Future integration strategies could explore: conditional preprocessing (enabled only during high noise), learnable sparse decomposition layers (end-to-end optimization), and hyper-Laplacian regularization (integrated into MASNet feature extraction). These directions hold potential value for small target detection under extreme conditions (high sea states, strong multipath, low-frequency sonar) but require balancing accuracy gains against computational costs.

Conclusion

This paper proposes MSF-DETR, a novel end-to-end detection algorithm that achieves significant advances in the field of side-scan sonar image small target detection. Through collaborative integration of three core innovations—MASNet backbone with dual-domain spatial-frequency collaborative convolution, HMAFPN feature fusion network with adaptive multi-input fusion modules, and ESATE encoder utilizing efficient sparse attention mechanisms—the proposed method achieves significant improvements in detection accuracy, computational efficiency, and inference speed. MASNet backbone successfully demonstrates that simultaneous processing of spatial and frequency domain features can achieve superior target representation, improving mAP50-95 metric by 2.1% while reducing parameters by 27.3%. HMAFPN with MAFM modules proves that attention-based intelligent feature fusion significantly outperforms traditional concatenation methods, contributing 1.8% accuracy improvement with minimal computational overhead. ESATE encoder validates that sparse attention mechanisms can reduce computational complexity from quadratic to linear scale while maintaining global modeling capabilities, achieving 71.2 FPS real-time inference speed with 2.7% improvement compared to RT-DETR-r18 baseline model, making Transformer architecture practical for high-resolution sonar processing.
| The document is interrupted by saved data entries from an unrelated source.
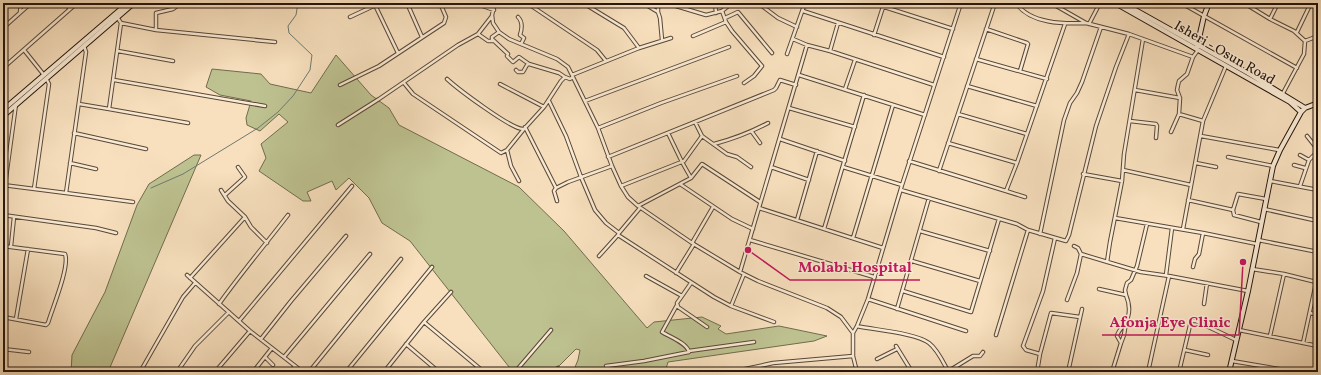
<svg xmlns="http://www.w3.org/2000/svg" width="1321" height="375" viewBox="0 0 1321 375" font-family="Vollkorn,serif">
<style>
.green{fill:#bec291;stroke:#716c4e}
.lines{fill:none;stroke-linecap:round;stroke-linejoin:round}
.stream{stroke:#6d7a70;stroke-width:1}
.street-casing{stroke:#594838;stroke-width:4.5}
.secondary-casing{stroke:#24150c;stroke-width:6}
.street{stroke:#faebd5;stroke-width:2.5}
.secondary{stroke:#faebd5;stroke-width:4}
.labels{text-anchor:middle;stroke-width:3;stroke-linejoin:round;paint-order:stroke}
.street-label{font-size:14px;fill:#24150c;stroke:#faebd5}
.leader{fill:none;stroke:#c2185b;stroke-width:1.5}
.callout-dot{fill:#c2185b;stroke:#faebd5;stroke-width:1.5}
.callout-label{font-size:15px;text-anchor:middle;font-weight:bold;fill:#c2185b;stroke:#faebd5;stroke-width:3;stroke-linejoin:round;paint-order:stroke}
</style>
<rect width="100%" height="100%" fill="#f8e0be"/>
<filter id="stains"><feTurbulence type="fractalNoise" baseFrequency=".005" numOctaves="4"/><feColorMatrix values="0 0 0 0 .2 0 0 0 0 .09 0 0 0 0 .02 0 0 0 .5 -.17"/></filter>
<radialGradient id="worn" r=".72"><stop offset=".6" stop-color="#630" stop-opacity="0"/><stop offset="1" stop-color="#630" stop-opacity=".3"/></radialGradient>
<!-- green -->
<path class="green" d="M336,55L371,95L389,108L399,125L519,187L564,231L647,328L654,322L702,317L721,326L718,329L726,334L779,326L827,336L814,341L668,362L665,372H573L578,360L580,350L576,349L553,372H513L410,241L382,223L369,198L349,178L336,190L332,181L307,192L311,201H303L259,171L266,158L261,144L288,122L279,114L260,131L247,125L246,118L251,101L220,95L206,87L212,69L261,74L270,84L311,93Z
M194,155H201L108,372H71L72,355L105,292L137,205L149,184Z"/>
<g class="lines">
<!-- stream -->
<path class="stream" d="M151,188L183,174L258,128L278,112L293,96L310,70L312,55L289,33L288,26L296,15L298,3"/>
<defs>
<path id="street" d="M65,3L70,9
M407,3L422,37
M474,3L494,10
M495,3L492,15L493,23L499,32L509,39L557,59L568,67L598,128L612,166L621,186L628,197L638,206L692,243L740,272L758,281L827,308L841,317L853,333V356L857,372
M527,3L597,50L606,61
M583,3L624,28L639,48
M643,3L658,12L660,18L662,40
M666,3L706,15L722,11L732,3
M715,3L716,13
M758,3L778,18L797,27
M872,3L953,29
M1016,3C1030,24 1064,24 1086,23
M1051,3L1086,23L1129,34L1193,57L1198,50
M1181,3L1297,68
M1244,3L1270,19L1294,31L1305,41L1304,54L1282,95
M375,5L398,53
M722,11L726,22L732,31L762,66L754,76L744,83
M803,11L944,57
M20,12L21,3
M658,12V3
M350,17L380,3
M518,17C523,22 522,29 520,35L524,38L521,44
M725,18L738,12L772,53
M1270,19L1278,3
M121,23L156,30L275,42
M1089,24L1100,3
M3,28L31,3
M986,29L1027,43L1028,44L1020,71
M156,30V13L173,9L181,3
M499,32L492,37V39L508,54L507,56L513,62L519,57L529,64L559,73L565,77
M1297,32L1311,3
M478,34L488,41H493
M874,35L883,7
M693,36L726,22
M793,39L807,45L830,51L934,85
M1305,41L1318,36
M24,50L44,75
M118,51L173,61
M830,51L838,23
M787,54L805,3
M976,59L1047,79
M3,68L77,3
M1316,68H1318
M516,70L518,72H523L527,65L529,64
M572,75L639,48L671,38
M799,75L925,115
M447,79C458,89 511,129 523,129
M114,80L265,106
M404,83L413,94L501,153L507,150L524,129L544,107L561,81L565,77L570,79L573,77
M1317,83L1318,86
M500,84L544,107
M340,85L379,66L444,23L446,17L440,3
M967,86L1037,106
M845,89L855,60
M1135,90L1180,98
M549,101L566,136L581,177L595,210L606,223L619,233L618,235L714,297L731,306L774,322
M585,101L729,47
M79,104L109,109L121,23L117,17
M789,108L855,127
M109,109L188,123
M958,114L1027,134
M1179,114L1203,121
M1130,121L1156,124L1157,126L1156,138
M695,122L702,136L727,154L737,157L751,167
M338,125L379,99L458,45L478,34L492,16
M525,127L556,188L554,191L557,201
M598,128L661,103L737,76
M752,132L760,143
M1171,132L1179,114L1180,98L1177,90L1178,85L1179,81L1187,74L1193,57
M74,133L146,149
M668,133L682,162L691,178
M1201,136L1279,150
M1307,136L1318,150
M780,139L845,161
M948,143L1017,163
M714,144C733,139 751,132 768,123
M507,150L511,166L519,181
M1300,155L1309,160
M608,157L774,90L776,88L780,80L796,85
M1228,157L1273,166
M909,161L1006,191L1017,163L1065,24
M70,163L96,169
M1196,163L1216,167
M1294,165L1305,168
M771,167L809,180
M843,167L902,185
M1123,170L1191,185
M939,171L995,3
M1083,174L1122,181
M1270,181L1318,190
M680,184L732,219L753,229
M3,185L66,193L86,52L84,46
M5,185L16,104
M621,186L684,161L702,136
M1300,186L1309,160L1318,151
M556,188L568,182L612,166
M34,189L49,84L46,78
M221,190L228,201L245,217L251,227L267,243
M901,190L1017,224L1028,230L1066,241L1069,235L1096,126L1116,67L1129,34
M1006,191L1025,197
M66,193L133,202
M225,195L245,177L238,167
M1188,200L1233,210L1234,215L1261,222
M638,206L691,178L702,164L760,202
M759,208L883,248
M1264,209L1318,221
M1233,210L1238,194L1266,199
M3,215L96,228L116,233
M1115,218L1203,233L1257,244
M797,220L817,151
M824,229L864,95
M1183,229L1203,121L1226,66
M920,231L990,251
M619,233L640,208
M1040,234L1064,120L1070,103L1077,93L1082,82L1101,27
M853,238L893,105
M750,240L874,277
M1258,240L1318,252
M692,243L713,207
M3,246L65,254C70,267 52,309 48,323L46,325L3,317
M11,246L14,217
M1074,246L1078,248L1081,254L1141,272L1169,276L1248,291
M599,256L618,235
M912,261L980,281
M1107,262L1110,242L1122,181L1124,154L1143,39
M1193,267L1195,259L1199,254L1203,233
M1252,269L1284,274L1316,282
M740,272L807,45
M676,273L694,244
M187,275L250,331L303,372
M1166,275L1172,228
M646,276L682,296L691,283
M190,278L245,217
M1099,289L1126,295C1130,305 1131,314 1125,323C1122,328 1118,331 1117,336L1121,343L1112,372
M903,291L971,312L999,219
M1126,295L1125,290L1127,283L1131,280L1137,266L1147,224
M682,296L677,303L678,307L707,327
M868,299L966,331
M1067,300L1077,273L1081,254
M219,304C241,273 265,245 288,215
M1204,304L1207,283
M731,306L744,274
M897,309L929,198
M1310,313L1318,315
M16,319L28,249
M239,321L352,186
M424,322L484,372
M857,326C875,330 915,333 929,343C938,350 943,362 948,371
M1239,330L1318,346
M853,333L857,326L868,299L902,185L961,3
M996,335L1028,230
M1270,336L1284,274
M261,339L291,301L346,236
M1121,343L1124,335L1126,322
M1303,343L1318,274
M406,344L439,372
M896,346L912,372
M3,349L29,352
M1185,350L1208,355
M689,351L754,342
M1040,354L1026,350L1023,346L1043,291L1055,238
M265,357L273,365
M284,357L370,254
M877,359L897,349
M1232,361L1297,372
M606,366L644,361L689,352C687,343 670,337 662,332L677,305
M388,367L394,372
M140,372L183,297L195,283
M177,372L195,346L229,312
M215,372L250,331
M253,372L272,348
M290,372L295,366
M309,372L401,259
M346,372L432,267
M384,372L424,322L451,292
M515,372L551,330
M554,372L558,368
M731,372L773,363L853,356
M947,372L973,356H980L983,352
M1037,372L1040,354L1051,313L1080,317
M1068,372L1082,309
M1148,372L1169,276
M1179,372L1191,321H1196L1236,340"/>
<path id="secondary" d="M1115,3L1290,102L1301,112
M1123,3L1248,73L1305,108
M1197,47L1204,16L1209,3
M3,110L128,3
M3,116L134,3
M1229,372L1248,291L1273,166L1280,150L1301,112L1305,108L1318,103"/>
</defs>
<!-- street casing -->
<use href="#street" class="street-casing"/>
<!-- secondary casing -->
<use href="#secondary" class="secondary-casing"/>
<!-- street -->
<use href="#street" class="street"/>
<!-- secondary -->
<use href="#secondary" class="secondary"/>
</g>
<g class="labels">
<!-- street labels -->
<g class="street-label">
<text transform="translate(1225 52) rotate(30)" y="5">Isheri - Osun Road</text>
</g>
</g>
<!-- callouts -->
<path class="leader" d="M748 250L790 280H920M1243 262L1239 335H1102"/>
<g class="callout-dot">
<circle cx="748" cy="250" r="4"/>
<circle cx="1243" cy="262" r="4"/>
</g>
<g class="callout-label">
<text x="855" y="272">Molabi Hospital</text>
<text x="1170" y="327">Afonja Eye Clinic</text>
</g>
<!-- margin -->
<rect width="1321" height="375" fill="none" stroke="#f8e0be" stroke-width="16"/>
<rect x="4" y="4" width="1313" height="367" fill="none" stroke="#24150c" stroke-width="2"/>
<rect x="8" y="8" width="1305" height="359" fill="none" stroke="#24150c"/>
<rect width="100%" height="100%" filter="url(#stains)"/>
<rect width="100%" height="100%" fill="url(#worn)"/>
</svg>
The proposed MSF-DETR framework addresses key challenges in underwater sensing, providing solid foundation for advanced marine engineering applications. Experimental results on both self-built SSST-3K dataset and public KLSG dataset demonstrate consistent improvements under different acoustic conditions, with MSF-DETR achieving 78.5% mAP50 and 38.5% mAP50-95, representing state-of-the-art performance in sonar small target detection. The method’s excellent balance of high accuracy, computational efficiency, and real-time inference capability (71.2 FPS) makes it particularly suitable for real-time deployment in autonomous underwater systems, facilitating safer and more effective underwater operations. Future research directions include expanding target categories, further optimizing inference speed to meet stricter real-time requirements, optimizing embedded deployment, and exploring temporal consistency in video sonar sequences to further enhance practical applicability of underwater autonomous systems.